I was very glad that she let the subject drop. It was far from her favorite one as well, and we both agreed that there were some things not worth mentioning. I couldn't afford to pretend it didn't happen, but I didn't need it in my face either. Mom was still not over being mad, but she was a lot calmer by the time we got home. Mom didn't get over being that pissed very easily no matter how much rational was behind the actions. It would take a few days.

"Your sister doesn't know what happened," she said curtly when we pulled up to the house. "I think it would be best to keep it that way." Chances were she hadn't noticed that I was gone, but I didn't say that to Mom. She was touchy enough as it was.

Kay was, shockingly enough, on the phone when I went in. I actually got a wave from her before she went back to trashing Lacey McGrath and that "Little House on the Prairie" outfit she wore to school. I smiled. Nice to see that some things didn't change. I went to my room, and crawled out the window.

Cody meowed and crawled into my lap, purring loudly as I petted him.
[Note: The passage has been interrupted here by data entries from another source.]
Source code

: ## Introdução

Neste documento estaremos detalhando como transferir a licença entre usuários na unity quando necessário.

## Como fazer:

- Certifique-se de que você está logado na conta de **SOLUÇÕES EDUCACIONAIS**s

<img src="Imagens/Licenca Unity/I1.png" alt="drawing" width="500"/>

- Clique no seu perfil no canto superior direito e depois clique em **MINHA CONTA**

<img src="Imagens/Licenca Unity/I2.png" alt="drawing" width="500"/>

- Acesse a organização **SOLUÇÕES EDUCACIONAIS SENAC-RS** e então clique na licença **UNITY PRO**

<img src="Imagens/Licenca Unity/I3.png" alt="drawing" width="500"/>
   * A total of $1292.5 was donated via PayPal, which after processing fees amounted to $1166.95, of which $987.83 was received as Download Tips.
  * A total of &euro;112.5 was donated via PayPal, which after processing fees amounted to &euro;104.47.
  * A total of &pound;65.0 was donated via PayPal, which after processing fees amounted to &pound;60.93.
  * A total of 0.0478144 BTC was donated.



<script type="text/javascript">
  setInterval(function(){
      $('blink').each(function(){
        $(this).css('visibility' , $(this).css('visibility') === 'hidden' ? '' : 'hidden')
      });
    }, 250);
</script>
Nice to see that someone still loved me. Actually I had a lot of people that loved me despite being away or annoyed at the moment with me. There was only one other that I wanted in my lap besides Cody, but still, this was a good place to be. A good place. I could sleep. Didn't go hungry. My hair wouldn't hold a curl without half a can of hairspray in it, but at least I had it. The only nomilies were the creatures that Kayla brought home and referred to as her friends. I could deal with that. I bit my lip slightly, not able to hold back a few tears. I didn't need Zack to tell me about the Good Place. I was there.